::: SUPPLIED MATERIAL :::
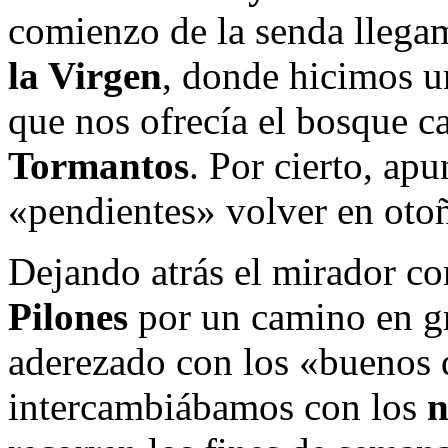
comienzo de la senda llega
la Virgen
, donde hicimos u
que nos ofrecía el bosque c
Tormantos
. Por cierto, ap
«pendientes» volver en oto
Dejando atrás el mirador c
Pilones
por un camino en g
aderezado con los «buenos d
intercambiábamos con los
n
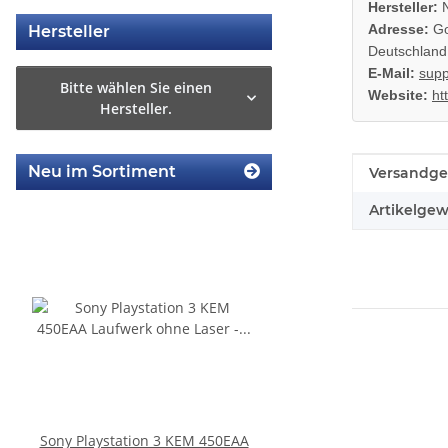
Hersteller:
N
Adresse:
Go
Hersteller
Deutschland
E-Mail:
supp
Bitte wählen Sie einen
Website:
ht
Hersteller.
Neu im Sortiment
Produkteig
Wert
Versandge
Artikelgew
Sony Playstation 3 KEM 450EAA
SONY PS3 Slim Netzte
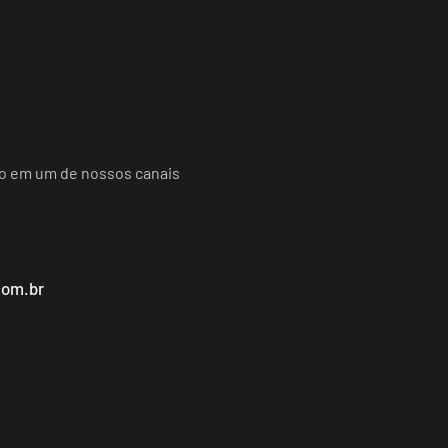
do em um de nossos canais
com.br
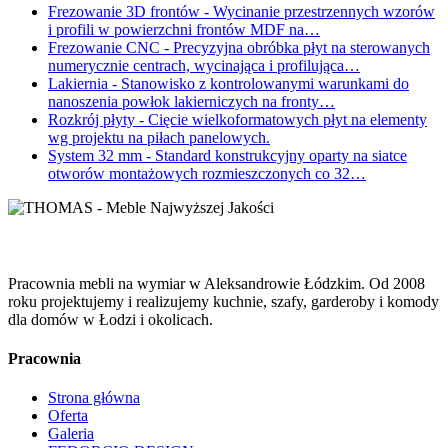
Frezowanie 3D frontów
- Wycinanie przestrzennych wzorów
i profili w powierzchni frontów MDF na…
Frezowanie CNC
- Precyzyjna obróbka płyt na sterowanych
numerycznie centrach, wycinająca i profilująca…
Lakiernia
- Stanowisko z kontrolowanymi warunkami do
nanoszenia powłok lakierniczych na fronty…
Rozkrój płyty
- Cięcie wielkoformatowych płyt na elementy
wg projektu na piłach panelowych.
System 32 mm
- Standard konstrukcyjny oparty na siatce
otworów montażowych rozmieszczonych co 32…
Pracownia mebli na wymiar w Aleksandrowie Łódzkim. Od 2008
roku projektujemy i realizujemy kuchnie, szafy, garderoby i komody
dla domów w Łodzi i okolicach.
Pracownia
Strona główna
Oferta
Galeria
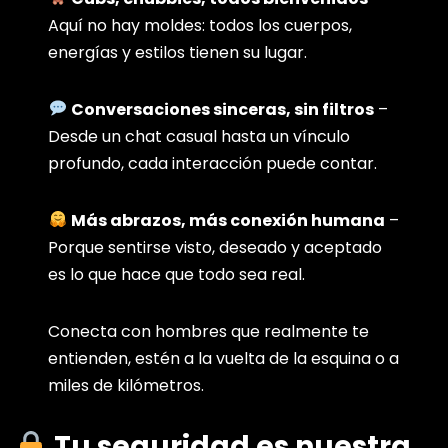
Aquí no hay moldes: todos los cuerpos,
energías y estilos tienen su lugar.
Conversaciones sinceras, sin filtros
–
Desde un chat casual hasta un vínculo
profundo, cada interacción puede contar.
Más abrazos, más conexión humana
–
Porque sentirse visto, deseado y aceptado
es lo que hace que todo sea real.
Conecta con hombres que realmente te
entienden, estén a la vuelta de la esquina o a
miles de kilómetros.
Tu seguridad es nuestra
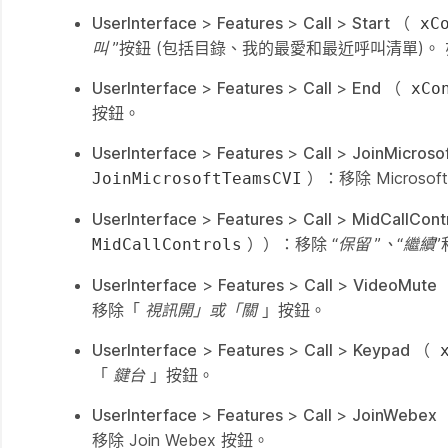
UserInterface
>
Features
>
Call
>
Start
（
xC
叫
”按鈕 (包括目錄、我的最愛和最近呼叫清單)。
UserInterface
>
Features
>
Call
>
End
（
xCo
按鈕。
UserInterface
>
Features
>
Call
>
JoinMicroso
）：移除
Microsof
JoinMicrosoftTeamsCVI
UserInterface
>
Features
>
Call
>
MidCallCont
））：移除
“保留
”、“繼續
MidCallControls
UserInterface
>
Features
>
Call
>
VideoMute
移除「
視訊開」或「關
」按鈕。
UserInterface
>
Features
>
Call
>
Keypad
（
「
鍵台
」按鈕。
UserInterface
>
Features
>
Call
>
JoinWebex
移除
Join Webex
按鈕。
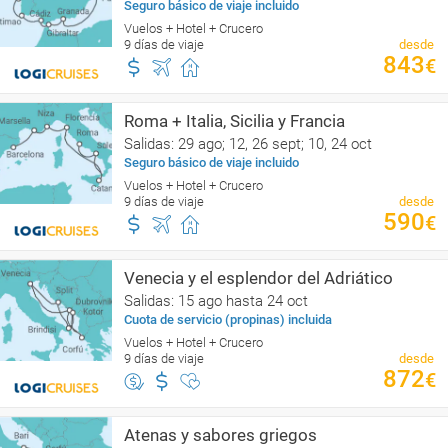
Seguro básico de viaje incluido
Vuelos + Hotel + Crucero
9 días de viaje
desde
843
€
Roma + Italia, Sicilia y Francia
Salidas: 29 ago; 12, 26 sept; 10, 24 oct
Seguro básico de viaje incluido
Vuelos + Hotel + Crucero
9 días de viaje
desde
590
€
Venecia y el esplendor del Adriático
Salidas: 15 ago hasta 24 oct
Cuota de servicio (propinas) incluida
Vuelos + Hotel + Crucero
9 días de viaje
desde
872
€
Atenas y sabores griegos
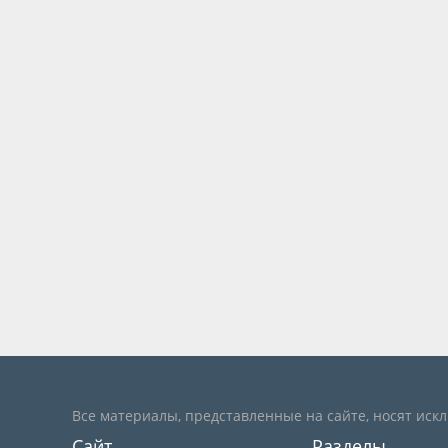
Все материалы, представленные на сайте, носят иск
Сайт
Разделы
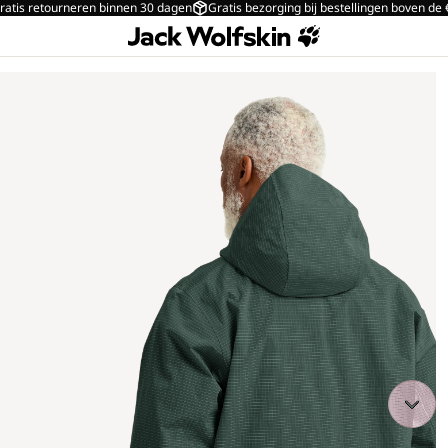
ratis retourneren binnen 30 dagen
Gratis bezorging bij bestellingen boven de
:::
### WORK TO COMPLETE
Please retype all of the material exactly, skipping whatever images it holds.

### COMPLETED TASK
comienzo de la senda llega
la Virgen
, donde hicimos u
que nos ofrecía el bosque c
Tormantos
. Por cierto, ap
«pendientes» volver en oto
Dejando atrás el mirador c
Pilones
por un camino en g
aderezado con los «buenos d
intercambiábamos con los
n
Hersteller:
N
Adresse:
Go
Hersteller
Deutschland
E-Mail:
supp
Bitte wählen Sie einen
Website:
ht
Hersteller.
Neu im Sortiment
Produkteig
Wert
Versandge
Artikelgew
Sony Playstation 3 KEM 450EAA
SONY PS3 Slim Netzte
do em um de nossos canais
com.br
Frezowanie 3D frontów
- Wycinanie przestrzennych wzorów
i profili w powierzchni frontów MDF na…
Frezowanie CNC
- Precyzyjna obróbka płyt na sterowanych
numerycznie centrach, wycinająca i profilująca…
Lakiernia
- Stanowisko z kontrolowanymi warunkami do
nanoszenia powłok lakierniczych na fronty…
Rozkrój płyty
- Cięcie wielkoformatowych płyt na elementy
wg projektu na piłach panelowych.
System 32 mm
- Standard konstrukcyjny oparty na siatce
otworów montażowych rozmieszczonych co 32…
Pracownia mebli na wymiar w Aleksandrowie Łódzkim. Od 2008
roku projektujemy i realizujemy kuchnie, szafy, garderoby i komody
dla domów w Łodzi i okolicach.
Pracownia
Strona główna
Oferta
Galeria
Aquí no hay moldes: todos los cuerpos,
energías y estilos tienen su lugar.
Conversaciones sinceras, sin filtros
–
Desde un chat casual hasta un vínculo
profundo, cada interacción puede contar.
Más abrazos, más conexión humana
–
Porque sentirse visto, deseado y aceptado
es lo que hace que todo sea real.
Conecta con hombres que realmente te
entienden, estén a la vuelta de la esquina o a
miles de kilómetros.
Tu seguridad es nuestra
UserInterface
>
Features
>
Call
>
Start
（
xC
叫
”按鈕 (包括目錄、我的最愛和最近呼叫清單)。
UserInterface
>
Features
>
Call
>
End
（
xCo
按鈕。
UserInterface
>
Features
>
Call
>
JoinMicroso
）：移除
Microsof
JoinMicrosoftTeamsCVI
UserInterface
>
Features
>
Call
>
MidCallCont
））：移除
“保留
”、“繼續
MidCallControls
UserInterface
>
Features
>
Call
>
VideoMute
移除「
視訊開」或「關
」按鈕。
UserInterface
>
Features
>
Call
>
Keypad
（
「
鍵台
」按鈕。
UserInterface
>
Features
>
Call
>
JoinWebex
移除
Join Webex
按鈕。
Seguro básico de viaje incluido
Vuelos + Hotel + Crucero
9 días de viaje
desde
843
€
Roma + Italia, Sicilia y Francia
Salidas: 29 ago; 12, 26 sept; 10, 24 oct
Seguro básico de viaje incluido
Vuelos + Hotel + Crucero
9 días de viaje
desde
590
€
Venecia y el esplendor del Adriático
Salidas: 15 ago hasta 24 oct
Cuota de servicio (propinas) incluida
Vuelos + Hotel + Crucero
9 días de viaje
desde
872
€
Atenas y sabores griegos
Все материалы, представленные на сайте, носят иск
Сайт
Разделы
ratis retourneren binnen 30 dagen
Gratis bezorging bij bestellingen boven de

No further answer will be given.